Roderick Spence: In the absences of loved ones, faces, expressions, direct cultural knowledge, words and bodies, negatives nonetheless allow connection and understanding as an opaque yet transcended knowing. In my experience of your work the ability to connect in the absence of a direct means might even suggest a resolution to grief (as impossible as that is). This absence of the speaker’s parents in the poem is compounded by the impact of COVID. In a pandemic no one escapes how medical masks now mediate life and death, be they absent or present. From funerals delayed and masked, to inaccessible hospitals holding the breathless bodies of loved ones, the grief caused and revealed by COVID has been masked in so very many ways. COVID has unjustly fueled so much xenophobia, renewing a long history of the weaponized language of disease towards the Asian Canadian community. And yet as individuals and communities we connect across an impossible knowing through art, empathy and action. We connect to absence and absent faces, we mourn, we have our old and new ceremonies of masks. Masks hold our difference and our sameness, across culture and time. I must admit that I initially read your poem without connecting it to medical masks in a pandemic. But when I reread and made that connection it was almost a whole new poem. In many ways I feel “Masks” is just as impactful without that connection because the speaker equally expressed the metaphorical masks we wear around grief and race. It’s all so intricately expressed and crafted by you in this masterful poem. Do you feel the possibility of reading this poem with and without the context of the pandemic adds to the work or did you intend for that connection?

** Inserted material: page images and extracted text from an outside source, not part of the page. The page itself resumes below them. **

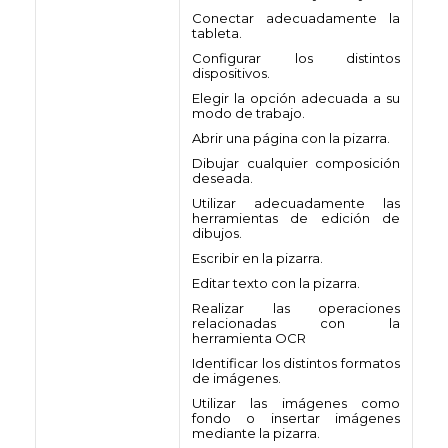
Conectar adecuadamente la
tableta.
Configurar los distintos
dispositivos.
Elegir la opción adecuada a su
modo de trabajo.
Abrir una página con la pizarra.
Dibujar cualquier composición
deseada.
Utilizar adecuadamente las
herramientas de edición de
dibujos.
Escribir en la pizarra.
Editar texto con la pizarra.
Realizar las operaciones
relacionadas con la
herramienta OCR
Identificar los distintos formatos
de imágenes.
Utilizar las imágenes como
fondo o insertar imágenes
mediante la pizarra.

Terry: When I first visited Japan back in the ancient ‘50s, I was struck by the fact that masks were commonplace in the city streets. Since I was so young, I laughed but accepted them as a norm. Much later, I realized the Japanese wore them for several reasons: to protect against pollution, to contain their illness, be it a cold or much worse, and to hide identity in an effort to preserve privacy. They wore masks as an act of courtesy and compassion.
In this pandemic time, I feel wearing a mask is an act of compassion for others, much more so than personal protection or privacy. The Noh mask offers distance from the pain brought on by grief. I therefore do not believe the poem can exist without the pandemic. The link between the loss of community and the loss of loved ones is too profound to be ignored. The mask reflects our tragic state of mind.
Roderick Spence: And before we go, can you please tell me and the readers about some of your current and upcoming projects?
Terry: My fourth novel, Hiroshima Bomb Money, is going through the editing process at present. I was greatly encouraged to write about my wife’s great aunt who survived the atom bomb for about three weeks. She spent that time looking for her twin babies. The project was supported by a substantial grant from the Toronto Arts Council.
I was recently commissioned by the Lighthouse Theatre Company in Port Dover, Ontario, to write a play about a favourite son of that town. Kobi Kobayashi was a beloved citizen and gave so much of himself. He reminded me of my father: they were born two years apart; they came to Canada with their father and older brother at a very young age. They left him in Canada while they went home. There were many other parallels. Sakura: the Last Cherry Blossom Festival will go through the dramaturge and workshop process sometime in 2022.
I am compiling my sixth poetry collection with Masks as a keystone poem. I hope the manuscript will be ready for submission sometime in 2022.
Terry Watada’s third novel, “Mysterious Dreams of the Dead”, and fifth poetry collection, “The Four Sufferings”, were released simultaneously in December 2020.